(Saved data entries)
------------------------

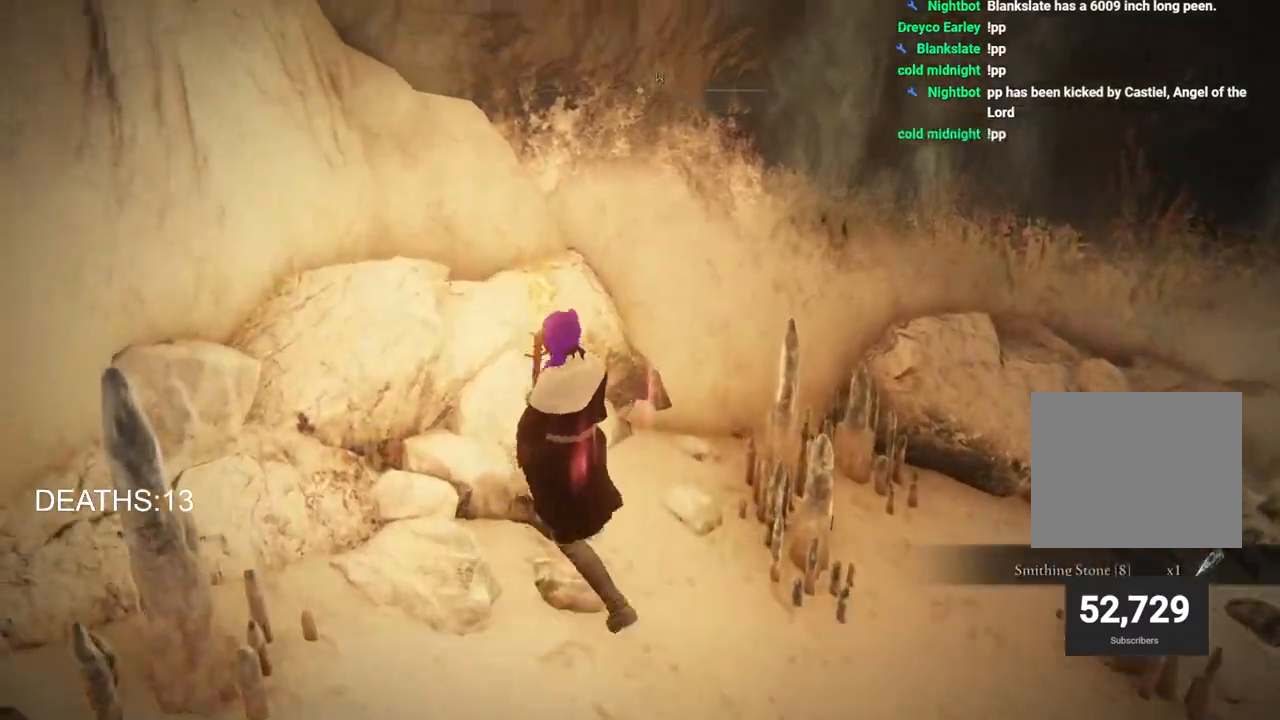
{"buttons": [], "left_stick": "left", "right_stick": "left", "events": [[50, "left_stick", "center"], [100, "left_stick", "down"], [133, "right_stick", "left"], [317, "left_stick", "down-left"], [417, "left_stick", "left"]]}
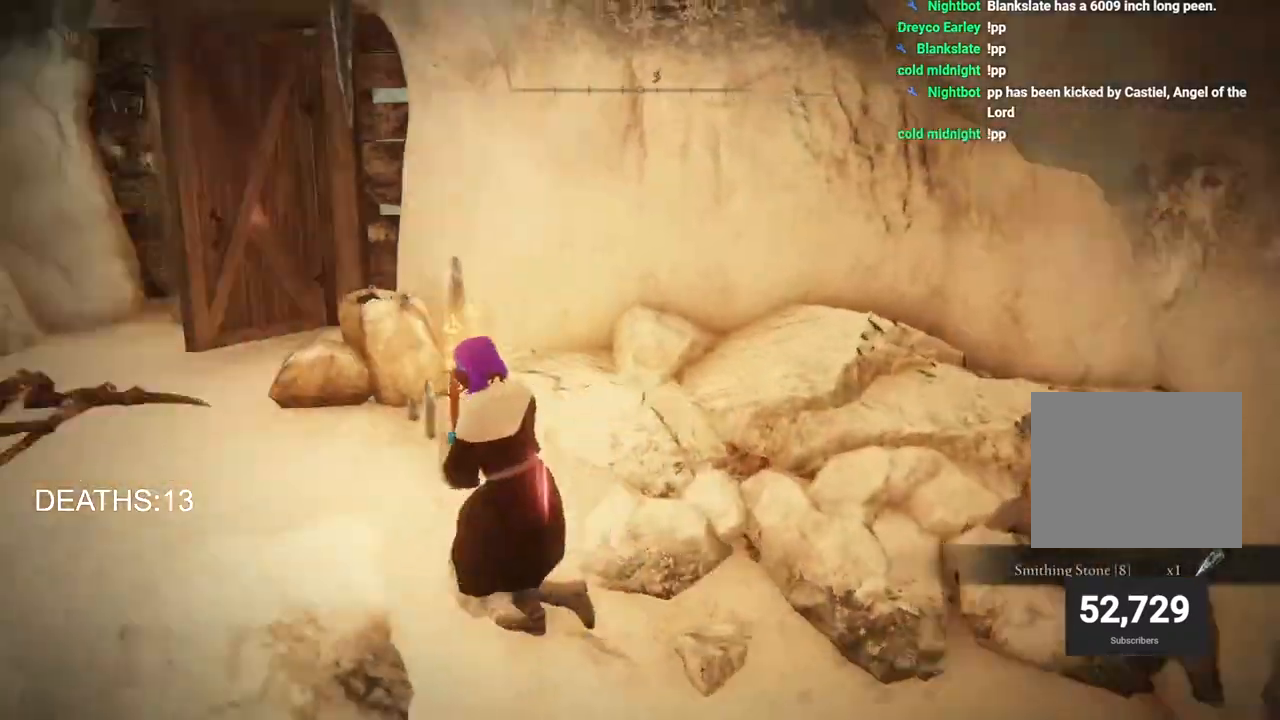
{"buttons": [], "left_stick": "up-left", "right_stick": "center", "events": [[50, "right_stick", "center"], [467, "left_stick", "up-left"]]}
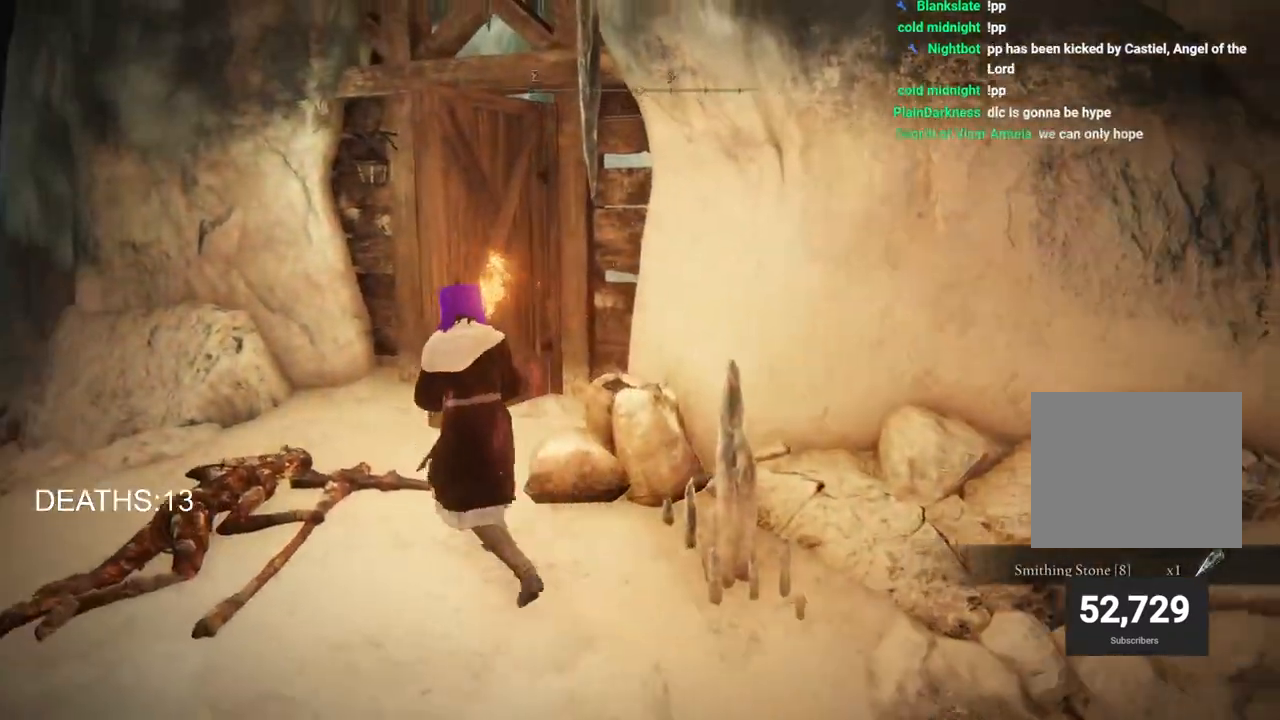
{"buttons": ["CIRCLE"], "left_stick": "up", "right_stick": "center", "events": [[317, "CIRCLE", "down"], [500, "left_stick", "up"]]}
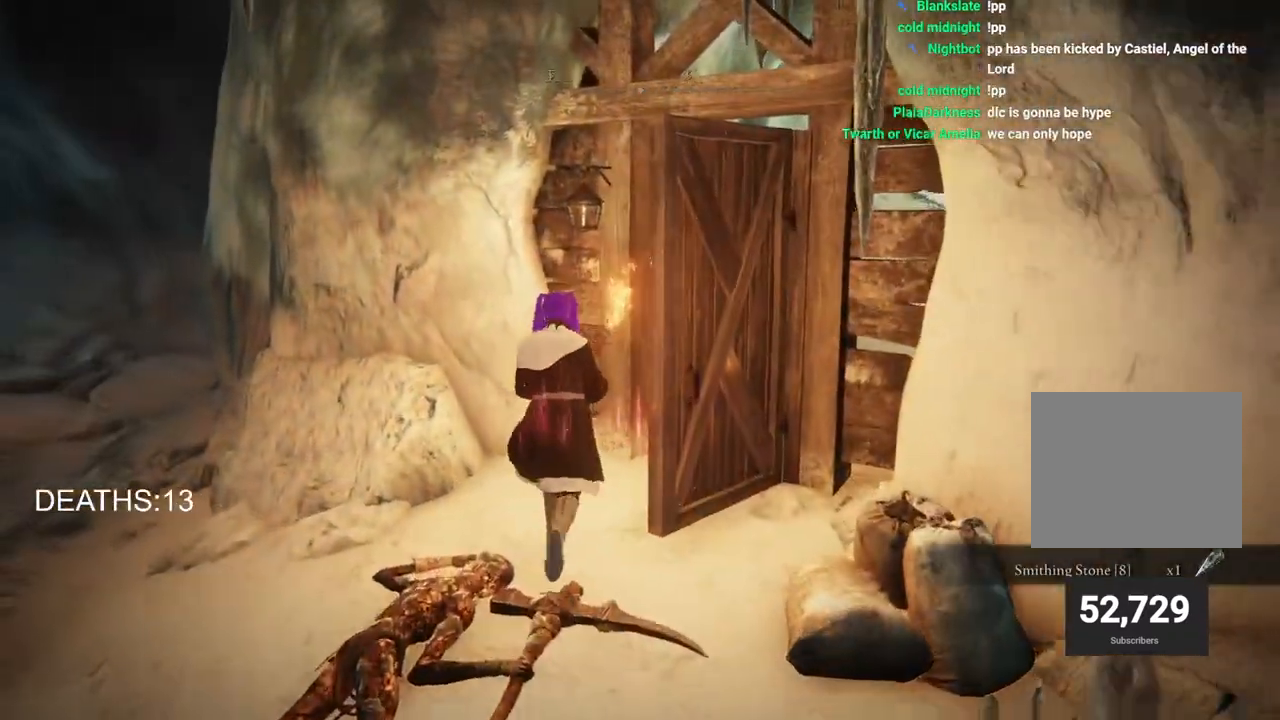
{"buttons": ["CIRCLE"], "left_stick": "up-right", "right_stick": "center", "events": [[233, "left_stick", "up-right"]]}
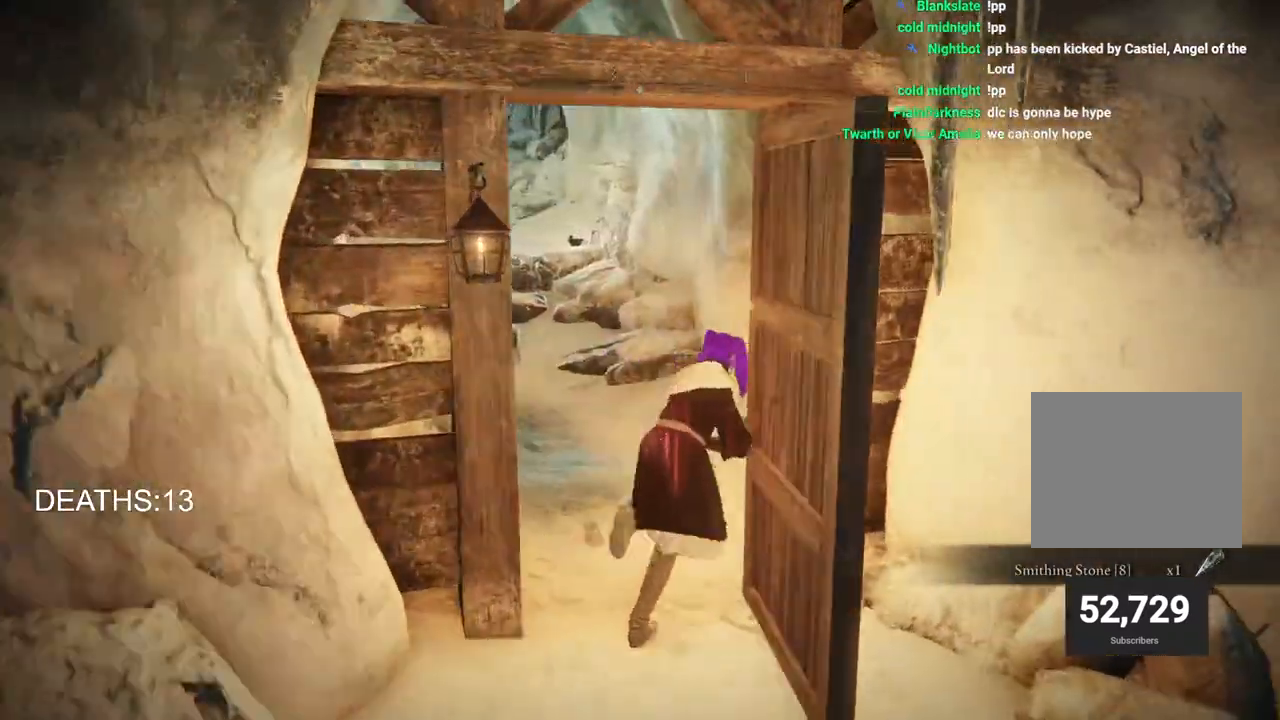
{"buttons": ["CIRCLE"], "left_stick": "up-left", "right_stick": "center", "events": [[67, "left_stick", "up"], [333, "left_stick", "up-left"]]}
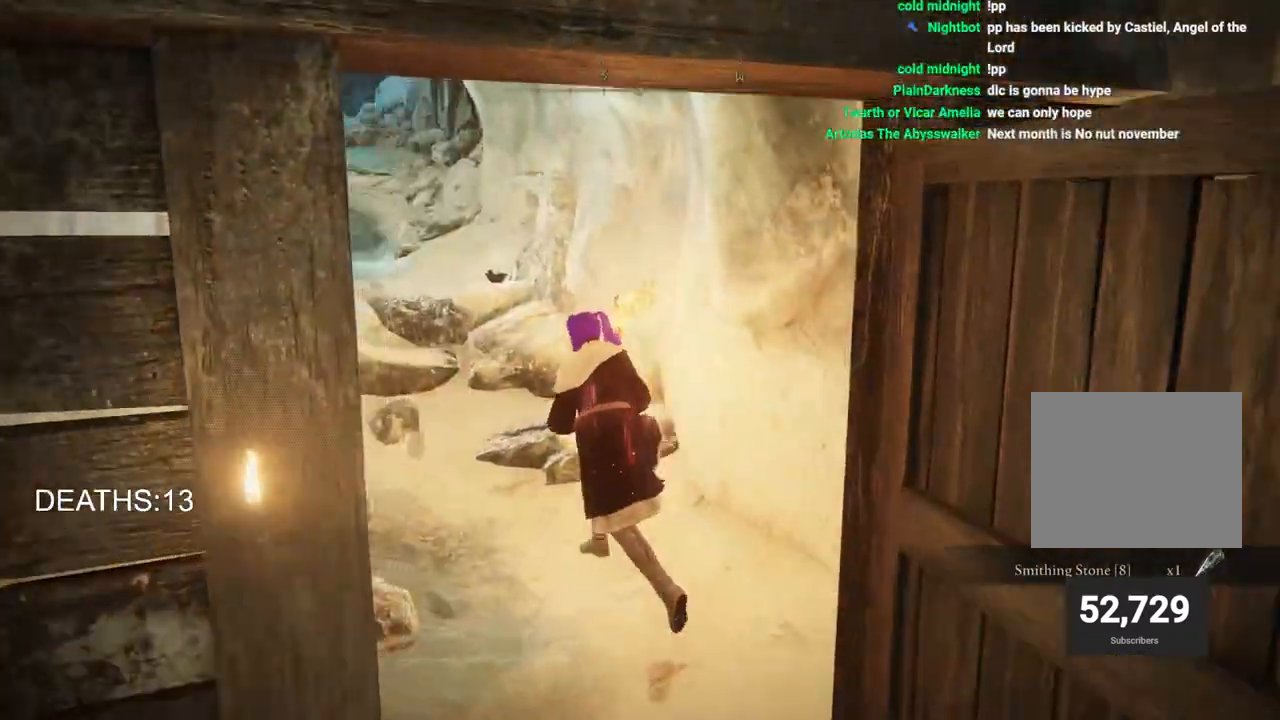
{"buttons": ["CIRCLE"], "left_stick": "up", "right_stick": "center", "events": [[183, "CROSS", "down"], [317, "left_stick", "up"], [350, "CROSS", "up"]]}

------------------------

* [WHAT YOU WILL DO]: Reproduce the entries above exactly. Do not include the images.

* [WRITTEN ANSWER]:
{"buttons": [], "left_stick": "left", "right_stick": "left", "events": [[50, "left_stick", "center"], [100, "left_stick", "down"], [133, "right_stick", "left"], [317, "left_stick", "down-left"], [417, "left_stick", "left"]]}
{"buttons": [], "left_stick": "up-left", "right_stick": "center", "events": [[50, "right_stick", "center"], [467, "left_stick", "up-left"]]}
{"buttons": ["CIRCLE"], "left_stick": "up", "right_stick": "center", "events": [[317, "CIRCLE", "down"], [500, "left_stick", "up"]]}
{"buttons": ["CIRCLE"], "left_stick": "up-right", "right_stick": "center", "events": [[233, "left_stick", "up-right"]]}
{"buttons": ["CIRCLE"], "left_stick": "up-left", "right_stick": "center", "events": [[67, "left_stick", "up"], [333, "left_stick", "up-left"]]}
{"buttons": ["CIRCLE"], "left_stick": "up", "right_stick": "center", "events": [[183, "CROSS", "down"], [317, "left_stick", "up"], [350, "CROSS", "up"]]}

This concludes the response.